# [Instructions for the task]
Output only the lines of the entries that follow, starting at the one with "The algorithm is" and running down to the one with "- The path to", both included and unchanged.

Stored dataset items:

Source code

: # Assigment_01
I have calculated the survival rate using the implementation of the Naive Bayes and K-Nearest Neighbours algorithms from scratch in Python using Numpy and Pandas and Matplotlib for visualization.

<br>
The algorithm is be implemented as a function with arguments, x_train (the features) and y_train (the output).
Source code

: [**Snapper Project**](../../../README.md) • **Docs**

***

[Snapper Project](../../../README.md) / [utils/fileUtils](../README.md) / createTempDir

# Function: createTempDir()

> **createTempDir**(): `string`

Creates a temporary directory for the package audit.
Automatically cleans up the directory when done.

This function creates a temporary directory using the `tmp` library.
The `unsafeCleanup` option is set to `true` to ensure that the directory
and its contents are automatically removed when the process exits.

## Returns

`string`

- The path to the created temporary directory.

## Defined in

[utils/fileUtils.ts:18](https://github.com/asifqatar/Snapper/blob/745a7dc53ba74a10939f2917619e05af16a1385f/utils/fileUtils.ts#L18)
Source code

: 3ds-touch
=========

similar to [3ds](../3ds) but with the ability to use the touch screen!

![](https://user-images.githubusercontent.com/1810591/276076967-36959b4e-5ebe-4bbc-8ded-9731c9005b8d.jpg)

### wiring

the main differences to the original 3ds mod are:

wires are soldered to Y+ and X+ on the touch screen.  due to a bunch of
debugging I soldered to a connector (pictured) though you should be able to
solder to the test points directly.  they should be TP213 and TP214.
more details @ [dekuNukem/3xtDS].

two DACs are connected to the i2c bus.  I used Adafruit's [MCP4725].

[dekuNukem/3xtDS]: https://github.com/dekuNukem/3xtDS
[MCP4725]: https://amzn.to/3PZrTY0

# [Output below]
The algorithm is be implemented as a function with arguments, x_train (the features) and y_train (the output).
Source code

: [**Snapper Project**](../../../README.md) • **Docs**

***

[Snapper Project](../../../README.md) / [utils/fileUtils](../README.md) / createTempDir

# Function: createTempDir()

> **createTempDir**(): `string`

Creates a temporary directory for the package audit.
Automatically cleans up the directory when done.

This function creates a temporary directory using the `tmp` library.
The `unsafeCleanup` option is set to `true` to ensure that the directory
and its contents are automatically removed when the process exits.

## Returns

`string`

- The path to the created temporary directory.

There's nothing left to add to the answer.